• INSTRUÇÃO 1
Reproduza, sem nenhuma alteração, as linhas das entradas entre a que contém "collection date: 1922-06-11/1922-06-16" e o fim das entradas, inclusive.

Nivaldo Bertolini – A malharia começou com o meu genro e os irmãos Claudio e Clóvis Fedel. A malharia ficava na rua da descida da igreja, Rua João Pires. A malharia era debaixo do prédio em que mora o padre. Quando eu tinha a padaria, o Clóvis quis sair da sociedade da malharia Havena e queria vender sua parte. Os outros dois irmãos [Claudio e Cosmo] não tinham dinheiro para comprar a parte dele. O Clóvis me ofereceu. Comprei e os dois irmãos começaram tocando. Eu só era sócio nessa época.

Viva! Serra Negra – E a padaria, até quando o senhor ficou nesse ramo?

Nivaldo Bertolini – Vendi a minha parte da padaria para o Walter Ferraresso, pai do Sergio e do Silvio. Modéstia à parte, até então eu tocava a padaria, embora tivesse só um terço da sociedade. Dois terços eram dos cinco irmãos Saragiotto. Saí mais ou menos no mês de agosto [1986] e em novembro os irmãos sócios iriam fechar a padaria. Se desentenderam entre eles.

Viva! Serra Negra – Os irmãos venderam para o Walter Ferraresso?

• SEÇÃO DE DADOS
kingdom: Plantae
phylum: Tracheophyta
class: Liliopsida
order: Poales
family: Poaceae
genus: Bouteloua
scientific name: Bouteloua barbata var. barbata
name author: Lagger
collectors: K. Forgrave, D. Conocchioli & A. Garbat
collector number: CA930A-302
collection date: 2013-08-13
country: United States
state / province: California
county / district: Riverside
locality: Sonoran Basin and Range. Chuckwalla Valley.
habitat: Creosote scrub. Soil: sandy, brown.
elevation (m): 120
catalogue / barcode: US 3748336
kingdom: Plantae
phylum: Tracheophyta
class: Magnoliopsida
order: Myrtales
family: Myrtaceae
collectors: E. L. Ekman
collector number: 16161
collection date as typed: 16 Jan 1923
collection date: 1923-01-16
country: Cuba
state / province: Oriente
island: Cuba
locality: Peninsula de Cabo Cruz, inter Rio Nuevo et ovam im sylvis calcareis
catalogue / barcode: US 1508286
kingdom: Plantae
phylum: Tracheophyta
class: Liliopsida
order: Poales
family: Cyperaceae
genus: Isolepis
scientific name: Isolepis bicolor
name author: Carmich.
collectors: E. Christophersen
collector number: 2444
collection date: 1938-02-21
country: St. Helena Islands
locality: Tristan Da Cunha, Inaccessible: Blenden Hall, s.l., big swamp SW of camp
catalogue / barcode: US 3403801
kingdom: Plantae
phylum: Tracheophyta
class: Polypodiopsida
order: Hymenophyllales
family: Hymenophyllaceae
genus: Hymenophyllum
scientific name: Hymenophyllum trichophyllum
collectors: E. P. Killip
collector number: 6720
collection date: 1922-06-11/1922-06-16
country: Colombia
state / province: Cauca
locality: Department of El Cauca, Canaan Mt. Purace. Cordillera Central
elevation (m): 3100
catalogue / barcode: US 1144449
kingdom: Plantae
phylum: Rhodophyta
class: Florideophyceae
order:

• INSTRUÇÃO 2
Segundo o texto, para quem Nivaldo Bertolini vendeu sua parte da padaria?

• RESPOSTA CORRETA 1
collection date: 1922-06-11/1922-06-16
country: Colombia
state / province: Cauca
locality: Department of El Cauca, Canaan Mt. Purace. Cordillera Central
elevation (m): 3100
catalogue / barcode: US 1144449
kingdom: Plantae
phylum: Rhodophyta
class: Florideophyceae
order:

• RESPOSTA CORRETA 2
Para Walter Ferraresso, pai do Sergio e do Silvio.